PROBLEM DETAILS
Skip the pictures, please, and write out exactly the lines from the opening of the data through the line containing "32: (44, 285, 0.11)".

DATASET RECORDS
=== Begin Enclosure ===

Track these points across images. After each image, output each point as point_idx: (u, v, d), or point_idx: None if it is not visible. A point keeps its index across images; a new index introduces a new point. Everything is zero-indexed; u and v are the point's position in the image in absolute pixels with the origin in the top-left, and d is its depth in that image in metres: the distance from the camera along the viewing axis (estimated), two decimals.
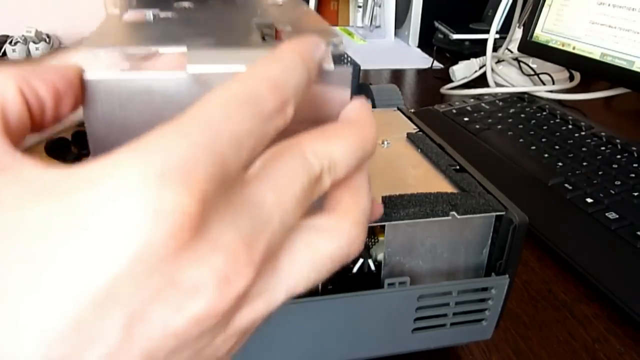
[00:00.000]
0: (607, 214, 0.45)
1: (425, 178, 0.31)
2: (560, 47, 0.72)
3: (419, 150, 0.35)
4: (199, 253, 0.12)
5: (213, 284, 0.13)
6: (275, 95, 0.14)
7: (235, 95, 0.14)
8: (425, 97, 0.86)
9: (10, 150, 0.14)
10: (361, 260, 0.28)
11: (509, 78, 0.84)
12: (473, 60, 0.90)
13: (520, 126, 0.64)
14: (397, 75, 0.98)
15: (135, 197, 0.11)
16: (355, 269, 0.28)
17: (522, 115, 0.68)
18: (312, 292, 0.27)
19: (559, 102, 0.76)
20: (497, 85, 0.84)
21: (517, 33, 0.88)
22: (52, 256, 0.11)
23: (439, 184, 0.30)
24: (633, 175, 0.50)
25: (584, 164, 0.53)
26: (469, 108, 0.71)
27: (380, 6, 1.22)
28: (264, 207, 0.14)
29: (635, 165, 0.52)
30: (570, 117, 0.65)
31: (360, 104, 0.18)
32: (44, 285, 0.11)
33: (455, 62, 0.91)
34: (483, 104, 0.73)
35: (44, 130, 0.16)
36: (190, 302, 0.13)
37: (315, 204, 0.16)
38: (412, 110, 0.72)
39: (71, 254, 0.11)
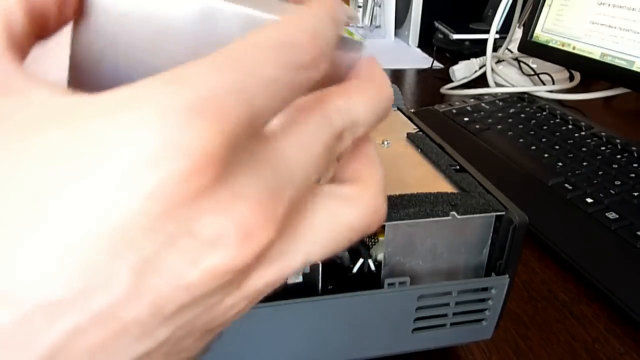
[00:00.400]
0: (607, 214, 0.45)
1: (425, 178, 0.31)
2: (560, 47, 0.72)
3: (419, 150, 0.35)
4: (220, 201, 0.11)
5: (234, 237, 0.12)
6: (313, 47, 0.14)
7: (272, 40, 0.13)
8: (425, 97, 0.86)
9: (18, 71, 0.13)
10: (361, 260, 0.28)
11: (509, 78, 0.84)
12: (473, 60, 0.90)
13: (520, 126, 0.64)
14: (397, 75, 0.98)
15: (155, 130, 0.10)
16: (355, 269, 0.28)
17: (522, 115, 0.68)
18: (312, 292, 0.27)
19: (559, 102, 0.76)
20: (497, 85, 0.84)
21: (517, 33, 0.88)
22: (60, 190, 0.10)
23: (439, 184, 0.30)
24: (633, 175, 0.50)
25: (584, 164, 0.53)
26: (469, 108, 0.71)
27: (380, 6, 1.22)
28: (288, 162, 0.13)
29: (635, 165, 0.52)
30: (570, 117, 0.65)
31: (371, 62, 0.18)
32: (49, 221, 0.10)
33: (455, 62, 0.91)
34: (483, 104, 0.73)
35: (47, 38, 0.15)
36: (207, 255, 0.11)
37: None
38: (412, 110, 0.72)
39: (81, 188, 0.10)
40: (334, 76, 0.17)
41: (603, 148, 0.57)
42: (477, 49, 0.98)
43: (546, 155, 0.56)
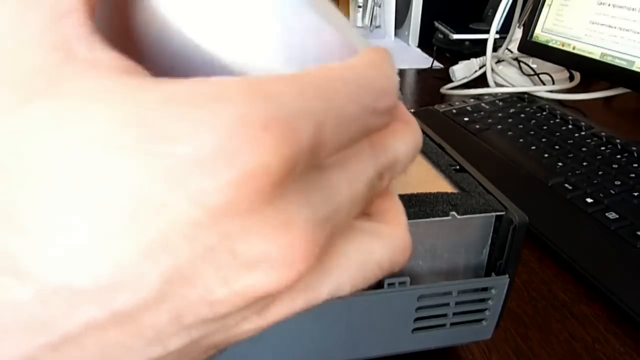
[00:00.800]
0: (607, 214, 0.45)
1: (425, 178, 0.31)
2: (560, 47, 0.72)
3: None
4: (269, 224, 0.11)
5: (274, 263, 0.11)
6: (392, 96, 0.14)
7: (361, 79, 0.13)
8: (425, 97, 0.86)
9: (90, 37, 0.12)
10: None
11: (509, 78, 0.84)
12: (473, 60, 0.90)
13: (520, 126, 0.64)
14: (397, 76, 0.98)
15: (225, 136, 0.10)
16: None
17: (522, 115, 0.68)
18: None
19: (559, 102, 0.76)
20: (497, 85, 0.84)
21: (517, 33, 0.88)
22: (108, 174, 0.10)
23: (439, 184, 0.30)
24: (633, 175, 0.50)
25: (584, 164, 0.53)
26: (469, 108, 0.71)
27: (380, 6, 1.22)
28: (337, 192, 0.13)
29: (635, 165, 0.52)
30: (570, 117, 0.65)
31: (401, 105, 0.18)
32: (92, 206, 0.10)
33: (455, 62, 0.91)
34: (483, 104, 0.73)
35: None
36: (242, 276, 0.11)
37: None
38: (412, 110, 0.72)
39: (134, 177, 0.10)
40: None
41: (603, 148, 0.57)
42: (477, 49, 0.99)
43: (546, 155, 0.56)
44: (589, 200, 0.47)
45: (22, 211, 0.10)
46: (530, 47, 0.77)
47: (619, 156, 0.55)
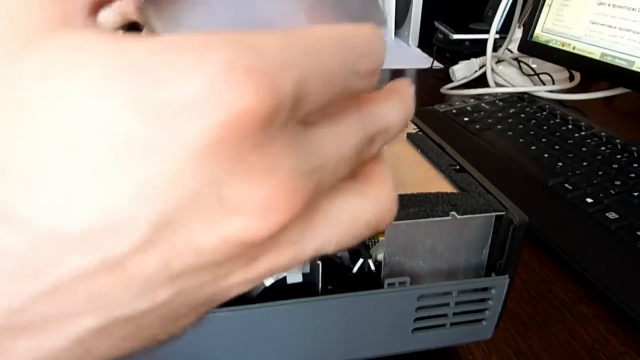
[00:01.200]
0: (607, 214, 0.45)
1: (425, 178, 0.31)
2: (560, 47, 0.72)
3: (419, 150, 0.35)
4: (253, 169, 0.11)
5: (257, 209, 0.11)
6: (373, 58, 0.14)
7: (345, 39, 0.13)
8: (425, 97, 0.86)
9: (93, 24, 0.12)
10: (361, 260, 0.28)
11: (509, 78, 0.84)
12: (473, 60, 0.90)
13: (520, 126, 0.64)
14: (397, 75, 0.98)
15: (211, 80, 0.10)
16: (355, 269, 0.28)
17: (522, 115, 0.68)
18: (312, 292, 0.27)
19: (559, 102, 0.76)
20: (497, 85, 0.84)
21: (517, 33, 0.88)
22: (98, 121, 0.10)
23: (439, 184, 0.30)
24: (633, 175, 0.50)
25: (584, 164, 0.53)
26: (469, 108, 0.71)
27: None
28: (322, 151, 0.13)
29: (635, 165, 0.52)
30: (570, 117, 0.65)
31: (402, 80, 0.18)
32: (83, 153, 0.10)
33: (455, 62, 0.91)
34: (483, 104, 0.73)
35: None
36: (227, 221, 0.11)
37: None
38: None
39: (122, 123, 0.10)
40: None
41: (603, 148, 0.57)
42: (477, 49, 0.98)
43: (546, 155, 0.56)
44: (589, 200, 0.47)
45: (13, 158, 0.10)
46: (530, 47, 0.77)
47: (619, 156, 0.55)
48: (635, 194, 0.47)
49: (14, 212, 0.10)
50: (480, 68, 0.89)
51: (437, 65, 1.02)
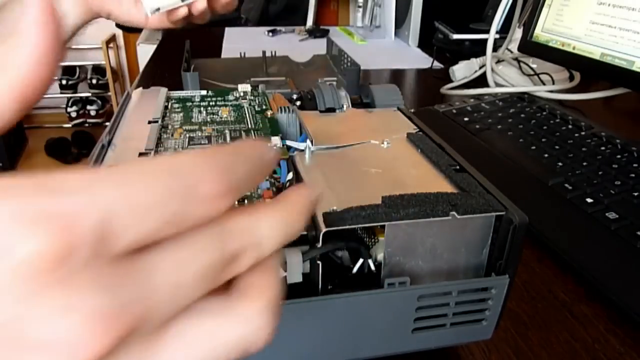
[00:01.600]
0: (607, 214, 0.45)
1: (425, 178, 0.31)
2: (560, 47, 0.72)
3: (419, 150, 0.35)
4: (53, 305, 0.12)
5: (60, 346, 0.12)
6: (216, 183, 0.14)
7: (169, 167, 0.14)
8: (425, 97, 0.86)
9: None
10: (361, 260, 0.28)
11: (509, 78, 0.84)
12: (473, 60, 0.90)
13: (520, 126, 0.64)
14: (397, 75, 0.98)
15: (2, 231, 0.11)
16: (355, 269, 0.28)
17: (522, 115, 0.68)
18: (312, 292, 0.27)
19: (559, 102, 0.76)
20: (497, 85, 0.84)
21: (517, 33, 0.88)
22: None
23: (439, 184, 0.30)
24: (633, 175, 0.50)
25: (584, 164, 0.53)
26: (469, 108, 0.71)
27: (380, 6, 1.22)
28: (151, 278, 0.13)
29: (635, 165, 0.52)
30: (570, 117, 0.65)
31: (300, 187, 0.18)
32: None
33: (455, 62, 0.91)
34: (483, 104, 0.73)
35: None
36: (31, 358, 0.12)
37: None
38: (412, 110, 0.72)
39: None
40: None
41: (603, 148, 0.57)
42: (477, 49, 0.98)
43: (546, 155, 0.56)
44: (589, 200, 0.47)
45: None
46: (530, 47, 0.77)
47: (619, 156, 0.55)
48: (635, 194, 0.47)
49: None
50: (480, 68, 0.89)
51: (437, 65, 1.02)
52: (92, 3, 0.57)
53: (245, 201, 0.27)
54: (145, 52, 1.57)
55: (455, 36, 1.03)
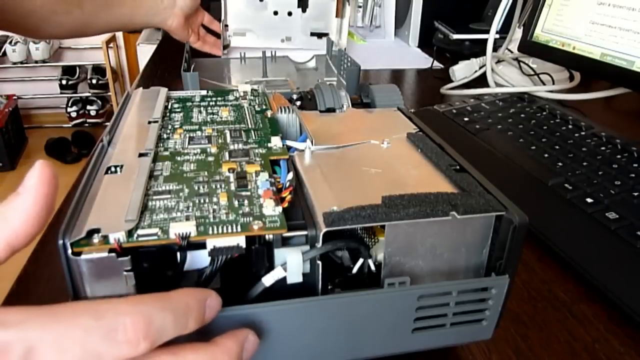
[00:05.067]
0: (607, 214, 0.45)
1: (425, 178, 0.31)
2: (560, 47, 0.72)
3: (419, 150, 0.35)
4: None
5: None
6: (136, 325, 0.16)
7: (89, 310, 0.16)
8: (425, 97, 0.86)
9: None
10: (361, 260, 0.28)
11: (509, 78, 0.84)
12: (473, 60, 0.90)
13: (520, 126, 0.64)
14: (397, 75, 0.98)
15: None
16: (355, 269, 0.28)
17: (522, 115, 0.68)
18: (312, 292, 0.27)
19: (559, 102, 0.76)
20: (497, 85, 0.84)
21: (517, 33, 0.88)
22: None
23: (439, 184, 0.30)
24: (633, 175, 0.50)
25: (584, 164, 0.53)
26: (469, 108, 0.71)
27: (380, 6, 1.22)
28: None
29: (635, 165, 0.52)
30: (570, 117, 0.65)
31: (236, 335, 0.23)
32: None
33: (455, 62, 0.91)
34: (483, 104, 0.73)
35: None
36: None
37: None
38: (412, 110, 0.72)
39: None
40: None
41: (603, 148, 0.57)
42: (477, 49, 0.98)
43: (546, 155, 0.56)
44: (589, 200, 0.47)
45: None
46: (530, 47, 0.77)
47: (619, 156, 0.55)
48: (635, 194, 0.47)
49: None
50: (480, 68, 0.89)
51: (437, 65, 1.02)
52: None
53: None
54: (145, 52, 1.57)
55: (455, 36, 1.03)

=== End Enclosure ===

EXPECTED ANSWER
Track these points across images. After each image, output each point as point_idx: (u, v, d), or point_idx: None if it is not visible. A point keeps its index across images; a new index introduces a new point. Everything is zero-indexed; u and v are the point's position in the image in absolute pixels with the origin in the top-left, and d is its depth in that image in metres: the distance from the camera along the viewing axis (estimated), two decimals.
[00:00.000]
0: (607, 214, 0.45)
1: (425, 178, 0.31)
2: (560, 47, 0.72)
3: (419, 150, 0.35)
4: (199, 253, 0.12)
5: (213, 284, 0.13)
6: (275, 95, 0.14)
7: (235, 95, 0.14)
8: (425, 97, 0.86)
9: (10, 150, 0.14)
10: (361, 260, 0.28)
11: (509, 78, 0.84)
12: (473, 60, 0.90)
13: (520, 126, 0.64)
14: (397, 75, 0.98)
15: (135, 197, 0.11)
16: (355, 269, 0.28)
17: (522, 115, 0.68)
18: (312, 292, 0.27)
19: (559, 102, 0.76)
20: (497, 85, 0.84)
21: (517, 33, 0.88)
22: (52, 256, 0.11)
23: (439, 184, 0.30)
24: (633, 175, 0.50)
25: (584, 164, 0.53)
26: (469, 108, 0.71)
27: (380, 6, 1.22)
28: (264, 207, 0.14)
29: (635, 165, 0.52)
30: (570, 117, 0.65)
31: (360, 104, 0.18)
32: (44, 285, 0.11)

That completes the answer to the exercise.